Foi numa das ruas da favela do Canindé, enquanto discutia com vizinhos, que Carolina conheceu o jornalista Audálio Dantas, que, ao ter contato com os textos dela, ajudou a publicá-los. Carolina de Jesus surpreendeu o País e o exterior com um livro autobiográfico, publicado na década de 1960, chamado “Quarto de despejo: diário de uma favelada” — um marco da literatura brasileira que revela a exclusão que ela viveu e viu outros viverem. Na obra, traduzida em mais de 20 países, a escritora fala sobre o dia a dia de luta pela sobrevivência e os preconceitos que sofria e conta as dificuldades de convívio com vizinhos e colegas.
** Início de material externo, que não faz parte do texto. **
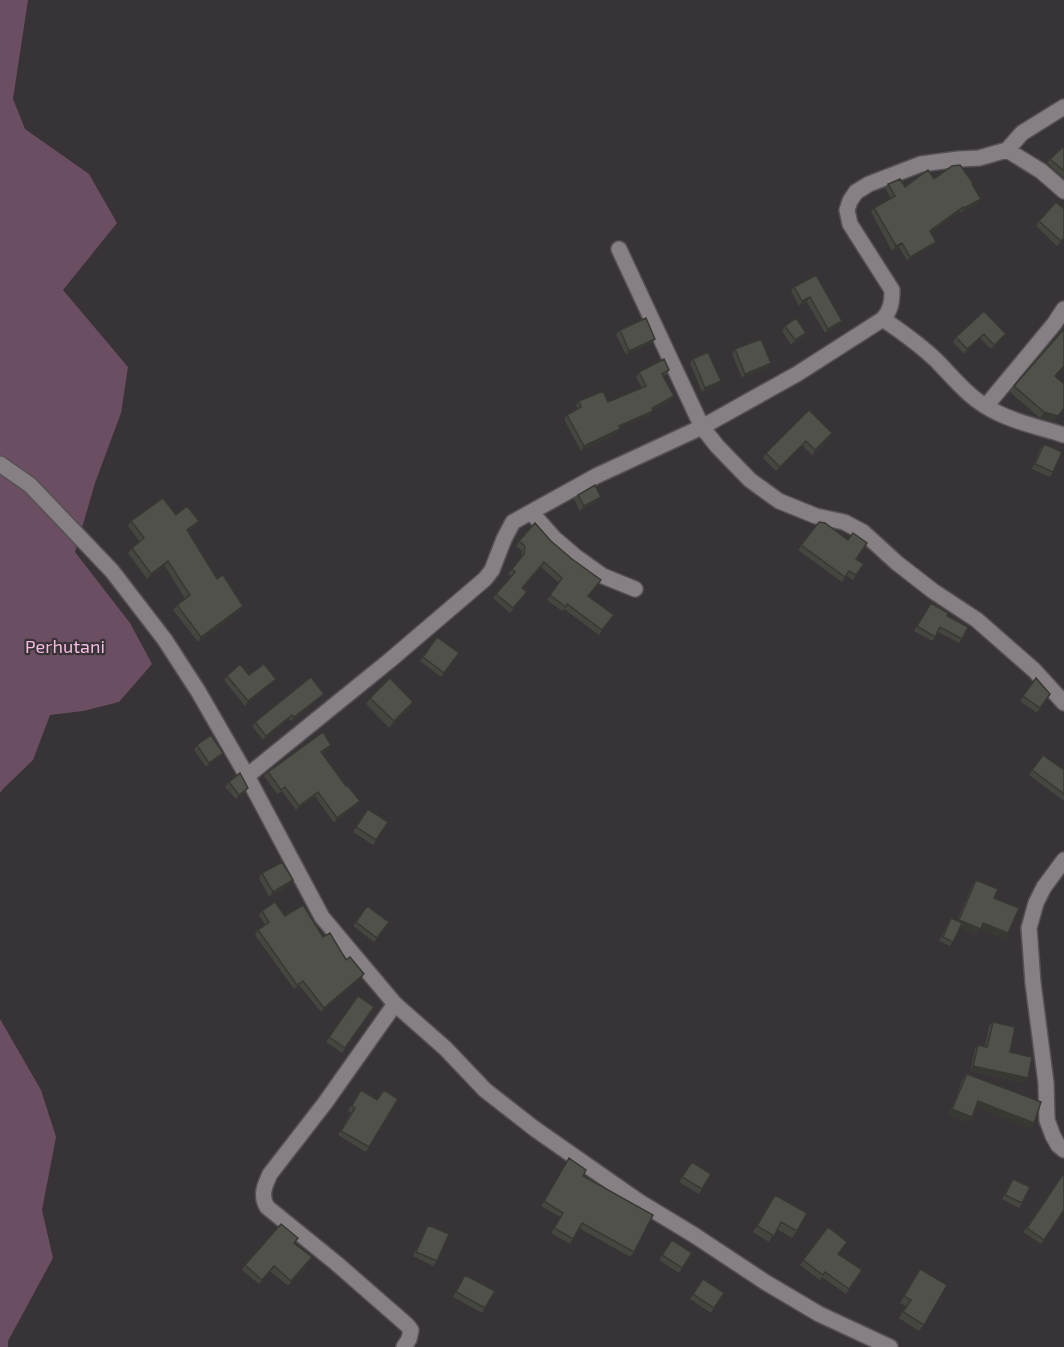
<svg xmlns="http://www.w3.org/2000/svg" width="1064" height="1347" font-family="'Exo 2',sans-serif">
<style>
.green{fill:#6b4e62}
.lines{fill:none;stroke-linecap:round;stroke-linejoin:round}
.minor-casing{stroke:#555154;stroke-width:18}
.tertiary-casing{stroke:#555154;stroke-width:18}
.minor{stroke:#868084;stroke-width:15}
.tertiary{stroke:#868084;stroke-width:15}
.wall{fill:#464640}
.shaded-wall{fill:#393934}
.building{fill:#51514b;stroke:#393934;stroke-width:1.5}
.labels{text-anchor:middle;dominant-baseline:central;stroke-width:4.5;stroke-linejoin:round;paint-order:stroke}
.park-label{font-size:18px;fill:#f7bae3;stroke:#383336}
</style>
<rect width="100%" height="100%" fill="#383336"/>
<!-- green -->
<path class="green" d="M0,0H28L13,99L25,129L89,174L117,223L63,290L128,367L121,413L95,483L75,552L130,623L152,664L119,702L83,711L50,715L33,760L3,789L0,793Z
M0,1019L41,1090L56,1137L42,1210L53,1258L8,1341V1347H0Z"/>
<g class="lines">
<defs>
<path id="minor" d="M1007,150L1041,171L1064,191
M619,249L702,427L717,446L750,480L779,501L816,516L844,522L863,532L897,563L933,591L977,620L1034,670L1064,703
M883,319C902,332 922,346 938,362C957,382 972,401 998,413C1018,423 1042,428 1064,435
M986,406L1054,324L1064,309
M531,512L554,538L575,556L603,576L635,589
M247,776L389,661L485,579L492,570L504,539L513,522L596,476L702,427L797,374L883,319C891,310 892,302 892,290L850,224L847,210L850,201L856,192L869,184L921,164L959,159L979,158L1007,150L1022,133L1064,107
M1064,860L1044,887L1036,903L1029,928L1033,983L1046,1083L1047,1120L1053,1136L1058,1145L1064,1150
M395,1004L325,1103L270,1174C265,1185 260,1195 267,1207L336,1263L407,1325L411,1330L409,1339L404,1347"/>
<path id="tertiary" d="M0,464L30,485L112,571L165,640L198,691L247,776L322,917L395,1004L445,1048L485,1090L535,1129L638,1201L694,1235L765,1282L819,1314L890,1347"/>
</defs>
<!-- minor casing -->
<use href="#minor" class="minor-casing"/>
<!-- tertiary casing -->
<use href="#tertiary" class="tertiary-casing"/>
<!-- minor -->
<use href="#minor" class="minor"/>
<!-- tertiary -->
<use href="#tertiary" class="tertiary"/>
</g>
<!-- wall -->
<path class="wall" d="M1064,146V178L1047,163L1050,159Z
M934,179L972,184L978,203L961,213L960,212L931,232L933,246L907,261L899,247L892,251L871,212L874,208L891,198L885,188L888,184L905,187Z
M1064,209V239L1057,246L1036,226L1039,221Z
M816,275L838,326L825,333L807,302L799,306L791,291L794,287Z
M984,311L1002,338L991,349L980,338L964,354L953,342L956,337Z
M785,326L806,333L803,337L791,345L782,331Z
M620,330L655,339L652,343L626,355L616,335Z
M735,349L767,368L742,378L732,354Z
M693,359L721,381L718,385L702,392L690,363Z
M669,370L667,374L663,376L671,401L653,410L650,415L620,428L617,433L581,451L564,419L567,415L578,409L576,405L579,401L608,402L642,388L636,377L639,372Z
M1056,377L1054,422L1040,418L1010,392L1014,386Z
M809,410L829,438L812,455L802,445L776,471L763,458L766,453Z
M1044,444L1053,472L1050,477L1032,469L1040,449Z
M578,495L598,501L580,511L574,499Z
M176,515L195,526L188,532L217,579L240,611L198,642L173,610L177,605L185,599L165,566L147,579L128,553L132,548L140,542L128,526L131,521Z
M819,522L856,559V575L853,580L846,575L842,582L798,550Z
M519,541H551L598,584L588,596L614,615L599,635L564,609L562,611L547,600L559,583L541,567L523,588L524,596L510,613L493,598L511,576L508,574L521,558L522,551L516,546Z
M931,603L947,616L962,639L959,643L938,632L932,641L914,631Z
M437,637L459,653L441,677L420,661Z
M249,675L272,683L245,706L224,680L227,676Z
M1036,678L1050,694L1037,713L1020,701Z
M324,694L320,698L291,721L289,719L263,740L252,726L255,722Z
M370,698L409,709L389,728L366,704Z
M197,745L223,753L220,757L206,767L194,750Z
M331,745L328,750L322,753L356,806L334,823L315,796L296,810L282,791L277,794L264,776L268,772Z
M1043,755L1064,770V801L1029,775Z
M229,782L248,788L245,792L236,799L225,787Z
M368,809L388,822L373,845L353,832Z
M262,873L290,885L269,897L259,878Z
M976,880L994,898L1008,933L1004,939L980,929L976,935L960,927L950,946L939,941L948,923L951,918L957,921L972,886Z
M367,906L389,922L374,942L353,926Z
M262,911L285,916L323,937L346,960L361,979L321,1012L299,985L294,989L255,935L258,930L265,925L259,915Z
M358,996L374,1007L342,1053L326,1042Z
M993,1022L1010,1052L1028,1078L1024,1083L970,1071L975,1049L978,1045L985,1046L989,1026Z
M967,1074L1034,1123L1030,1128L976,1107L968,1122L949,1115L963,1079Z
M361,1090L369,1147L366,1152L338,1135L351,1112L348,1111Z
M569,1158L583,1176L634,1252L630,1257L579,1228L570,1244L551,1233L560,1217L541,1206Z
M692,1162L711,1174L699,1194L679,1182Z
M1064,1173V1210L1041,1244L1023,1232Z
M1013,1179L1022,1203L1019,1208L1002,1199Z
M775,1195L797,1231L792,1238L777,1229L769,1242L753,1232Z
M428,1225L437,1261L433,1266L413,1256L425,1230Z
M828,1227L839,1254L862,1270L846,1294L822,1277L820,1280L800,1265Z
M298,1238L295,1243L312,1257L288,1286L270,1271L259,1284L242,1270L245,1265Z
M672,1240L692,1253L679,1273L659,1260Z
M920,1269L924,1325L919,1331L899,1318L906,1306L900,1303Z
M465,1275L485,1308L482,1313L453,1297Z
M703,1279L724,1293L711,1313L690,1299Z"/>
<!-- shaded-wall -->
<path class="shaded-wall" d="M981,199L978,203L961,213L964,208Z
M963,207L960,212L927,235L930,231Z
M936,242L933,246L907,261L910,257Z
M902,243L899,247L892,251L896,246Z
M810,297L807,302L799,306L802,301Z
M842,321L838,326L825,333L828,329Z
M806,333L803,337L791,345L795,340Z
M984,334L964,354L967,349Z
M655,339L652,343L626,355L629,351Z
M771,363L767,368L742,378L745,374Z
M721,381L718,385L702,392L705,388Z
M674,396L671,401L649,413L652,408Z
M1064,408L1054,422L1040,418L1044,412Z
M653,411L650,415L616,430L619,426Z
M620,429L617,433L581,451L584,446Z
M832,433L829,438L812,455L815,450Z
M601,497L598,501L580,511L584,506Z
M199,521L195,526L184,535L187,530Z
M168,561L165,566L147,579L151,574Z
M243,606L240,611L198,642L201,637Z
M276,679L272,683L245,706L248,701Z
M324,694L320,698L291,721L294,717Z
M413,702L409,709L389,728L394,721Z
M292,715L289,719L263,740L266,736Z
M331,745L328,750L318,756L321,752Z
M223,753L220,757L206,767L209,763Z
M248,788L245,792L236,799L239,795Z
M318,792L315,796L296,810L299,806Z
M360,801L356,806L334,823L337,818Z
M293,880L290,885L269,897L273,892Z
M959,920L983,923L1008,933L1004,939L980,929L976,935L955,925Z
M364,974L361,979L321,1012L324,1008Z
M973,1066L1028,1078L1024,1083L970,1071Z
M978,1101L1034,1123L1030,1128L974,1107Z
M952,1109L972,1117L968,1122L949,1115Z"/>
<!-- building -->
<path class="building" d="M1064,146V171L1050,159Z
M960,165L973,183L972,184L981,199L964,208L963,207L930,231L936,242L910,257L902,243L896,246L874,208L895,196L888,184L900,179L905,187L928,170L934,179L952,166Z
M1056,202L1064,209V238L1061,241L1039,221Z
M816,275L842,321L828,329L810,297L802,301L794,287Z
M984,311L1006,334L994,345L984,334L967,349L956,337Z
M646,318L655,339L629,351L620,330Z
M796,318L806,333L795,340L785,326Z
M1064,329V366L1055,376L1064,384V408L1058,416L1044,412L1014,386Z
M761,339L771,363L745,374L735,349Z
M708,352L721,381L705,388L693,359Z
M664,359L669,370L662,374L674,396L652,408L653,411L619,426L620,429L584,446L567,415L581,407L579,401L603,391L608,402L646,386L639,372Z
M809,410L832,433L815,450L806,441L780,467L766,453Z
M1044,444L1062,452L1053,472L1035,464Z
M595,485L601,497L584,506L578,495Z
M163,498L176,515L187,506L199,521L187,530L217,579L223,575L243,606L201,637L177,605L190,595L168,561L151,574L132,548L144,538L131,521Z
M819,522L825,523L848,540L853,533L867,543L856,559L864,564L856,575L849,571L845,577L801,545Z
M535,523L551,541L572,559L601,580L588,596L614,615L602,630L567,604L566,607L550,595L562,578L544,562L522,588L527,592L513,608L496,594L515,572L512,569L524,554L525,546L519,541Z
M931,603L948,613L947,616L968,627L962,639L940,627L935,637L917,626Z
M437,637L459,653L444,673L423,657Z
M240,664L249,675L264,664L276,679L248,701L227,676Z
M311,677L324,694L294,717L292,715L266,736L255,722Z
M390,678L413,702L394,721L370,698Z
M1036,678L1050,694L1040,708L1023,696Z
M323,732L331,745L321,752L346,786L347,785L360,801L337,818L318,792L299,806L285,787L281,790L268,772Z
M211,735L223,753L209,763L197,745Z
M1043,755L1064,770V794L1032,770Z
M240,773L248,788L239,795L229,782Z
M368,809L388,822L376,840L356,827Z
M282,862L293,880L273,892L262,873Z
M976,880L998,889L994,898L1019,908L1008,933L983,923L981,929L959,920Z
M275,902L285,916L303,905L323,937L330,933L346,960L350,957L364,974L324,1008L303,981L297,985L258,930L269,922L262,911Z
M367,906L389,922L377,938L356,922Z
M951,918L962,923L953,942L943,937Z
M358,996L374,1007L345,1048L329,1037Z
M993,1022L1015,1027L1010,1052L1032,1057L1028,1078L973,1066L978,1045L987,1047Z
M967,1074L1041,1102L1034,1123L978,1101L972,1117L952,1109Z
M361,1090L377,1100L384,1090L398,1099L369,1147L341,1131L355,1108L352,1106Z
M569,1158L586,1170L583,1176L653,1215L634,1252L582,1223L573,1239L554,1228L563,1213L544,1201Z
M692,1162L711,1174L702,1189L682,1177Z
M1064,1173V1210L1044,1240L1027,1228Z
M1013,1179L1030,1187L1022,1203L1005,1195Z
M775,1195L807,1213L797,1231L781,1222L774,1236L757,1226Z
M281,1224L298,1238L294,1243L312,1257L291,1281L274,1266L262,1280L245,1265Z
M428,1225L449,1234L437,1261L416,1252Z
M828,1227L847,1242L838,1254L862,1270L849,1289L825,1272L823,1275L803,1260Z
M672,1240L692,1253L682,1268L662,1255Z
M920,1269L947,1285L924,1325L903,1312L911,1300L904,1296Z
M465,1275L495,1291L485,1308L456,1292Z
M703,1279L724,1293L714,1308L693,1294Z"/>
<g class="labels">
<!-- park labels -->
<g class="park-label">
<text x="65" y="646">Perhutani</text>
</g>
</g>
</svg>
“Enquanto escrevo, vou pensando que resido num castelo cor de ouro que reluz na luz do sol. Que as janelas são de prata e as luzes de brilhantes. Que a minha vista circula no jardim e eu contemplo as flores de todas as qualidades. (…) É preciso criar este ambiente de fantasia, para esquecer que estou na favela”, escreveu Carolina de Jesus.

Para a professora Maria José Palo, do Departamento de Literatura da PUC-SP, a grande riqueza da obra da mineira está em a autora fazer da sua experiência uma obra ficcional. “Ela teve capacidade para aflorar uma narrativa ficcional. Isso acontece nos indivíduos que têm maior receptividade e sensibilidade no contexto em que vivem”, afirma a professora.

Em 2014, se estivesse viva, Carolina Maria de Jesus teria completado 100 anos. Ela morreu em 1977, aos 63. Uma de suas filhas, Vera Eunice, é professora da rede pública de ensino da capital paulista. Em maio deste ano, a editora Veneta lançou a biografia de Carolina em HQ.